SLAVA MOGUTIN'S BIO

 

Slava Mogutin is a New York-based Russian artist and author, who works across different media, including photography, video, text, performance, sculpture, and painting.

Born in Siberia, in the industrial city of Kemerovo, Mogutin moved to Moscow at age 14. He soon began working as a journalist and editor for the first independent Russian papers, publishers and radio stations. By the age of 21, he had gained both critical acclaim and official condemnation for his outspoken queer writings. Accused of “open and deliberate contempt for generally accepted moral norms”; “malicious hooliganism with exceptional cynicism and extreme insolence”; “inflaming social, national, and religious division”; “propaganda of brutal violence, psychic pathology, and sexual perversions”—he became the target of two highly publicized criminal cases, carrying a potential prison sentence of up to seven years. Forced to leave Russia, he was granted political asylum in the US with the support of Amnesty International and PEN American Center.

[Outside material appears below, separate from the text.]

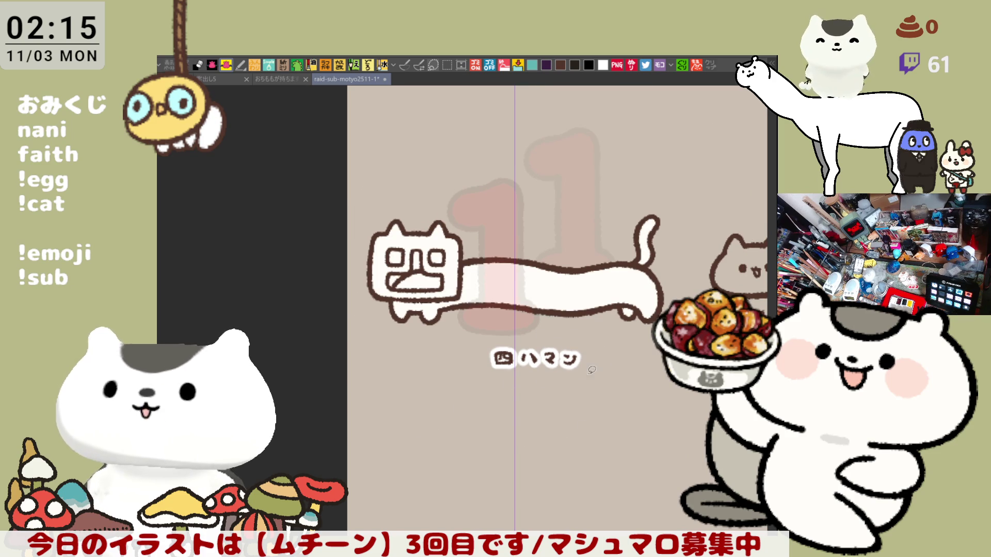
{"action": "left_click_drag", "start_coordinate": [600, 367], "coordinate": [641, 405]}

Upon his arrival in New York City, Mogutin shifted his focus to visual art and became an active member of the downtown art scene. Since 1999, his photography and multimedia work has been exhibited internationally including P.S.1 Contemporary Art Center and Museum of Art and Design in New York, Yerba Buena Center for the Arts in San Francisco, Australian Centre for Photography in Sydney, Witte de With Center for Contemporary Art in Rotterdam, Moscow Museum of Modern Art, Overgaden Institute of Contemporary Art in Copenhagen, The Haifa Museum of Art in Israel, and Museo de Arte Contemporáneo de Castilla y León (MUSAC) in Spain. In 2004, together with his partner-collaborator Brian Kenny, he co-founded SUPERM, a multimedia art team responsible for site-specific gallery and museum shows in the US and across Europe.

Mogutin is the author of two hardcover monographs of photography, Lost Boys and NYC Go-Go (powerHouse Books, 2006 and 2008), and seven books of writings published in Russian. He is the winner of the prestigious Andrey Bely Prize for Poetry (2000). His poetry, fiction, essays, and interviews have appeared in numerous publications and anthologies in eight languages. He has translated into Russian Allen Ginsberg’s poetry, William S. Burroughs’ essays and Dennis Cooper’s fiction. As an actor Slava appeared in Bruce LaBruce’s Skin Flick (1999) and Laura Colella’s independent feature Stay Until Tomorrow (2004). He’s currently at work on his third book of photography, Panoramic View.